* _Passage for review_:

# Univapo Miso pro transition challenge



## Stranger (8/11/21)

Day 1:

The good folks at Univapo asked if I would like to try a Miso Pro in return for a few thoughts put on paper about the device. Sure no problem I replied, but little did they know that I would not be happy with just doing a small review.

Hence, the transition challenge. Univapo convey a strong message in their marketing, this being that vaping is a transition. Smoking is bad for us, we know this, but when that is thrown at us in a negative manner, we push back. Univapo is not just pushing a product they are making a determined and conscious effort to transition people away from combustible tobacco. I respect and applaud this.

So day 1 will be a quick look around the device and the start of the challenge. So what is the challenge you ask, it is this. I will put down all of my other options and attempt to solely use this device for the next five days. Can I transition from a multi device RDL vaper to a pod device. ???

Reactions: Like 2 | Winner 7


----------



## Stranger (8/11/21)

The Univapo MISO PRO



This is a no frills good looking device. The design lines are very clean and the hand feel is very good no matter how you wish to hold it. The weight and balance is such that you can do anything from a full hand hold to a finger and thumb.
The fire feature is really good. It has a large fire button that fits in perfectly with the look and feel of the device. It has a feature that I think is just great. 3 clicks of the button and you switch from fire button draw/auto draw to just auto draw. Just brilliant for a top pocket guy like me. No accidental firing but I still get my draw simply by drawing on the device. Love it. The usual 5 clicks for on and off.

* _Data_:
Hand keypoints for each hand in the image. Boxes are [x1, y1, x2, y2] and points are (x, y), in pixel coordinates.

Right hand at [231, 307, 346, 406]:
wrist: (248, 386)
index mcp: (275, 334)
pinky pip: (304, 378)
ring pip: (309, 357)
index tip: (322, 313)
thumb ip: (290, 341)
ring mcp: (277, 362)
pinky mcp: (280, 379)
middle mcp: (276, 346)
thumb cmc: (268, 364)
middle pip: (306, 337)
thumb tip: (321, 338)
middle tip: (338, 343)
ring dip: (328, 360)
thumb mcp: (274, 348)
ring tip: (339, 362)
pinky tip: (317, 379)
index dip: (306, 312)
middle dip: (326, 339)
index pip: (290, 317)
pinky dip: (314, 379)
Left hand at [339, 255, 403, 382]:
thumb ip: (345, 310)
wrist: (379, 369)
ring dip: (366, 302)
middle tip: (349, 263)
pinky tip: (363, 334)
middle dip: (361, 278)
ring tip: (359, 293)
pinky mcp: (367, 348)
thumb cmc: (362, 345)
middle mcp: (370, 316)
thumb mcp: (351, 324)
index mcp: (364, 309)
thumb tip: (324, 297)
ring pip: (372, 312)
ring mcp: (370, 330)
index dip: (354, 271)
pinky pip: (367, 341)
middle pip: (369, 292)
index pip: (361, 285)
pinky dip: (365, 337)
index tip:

* _Work to be completed_:
Summarize the Miso Pro thread in two sentences. The data has no connection to the thread about the Miso Pro.

* _Solution to this task_:
After Univapo offered a Miso Pro in return for a review, the poster turned it into a challenge: put down all other devices and use only this one for five days to see whether a multi-device RDL vaper can move to a pod device. The poster describes the Miso Pro as a clean-looking device that feels good in the hand, with a large fire button, a three-click switch to auto draw only that prevents accidental firing, and the usual five clicks for on and off.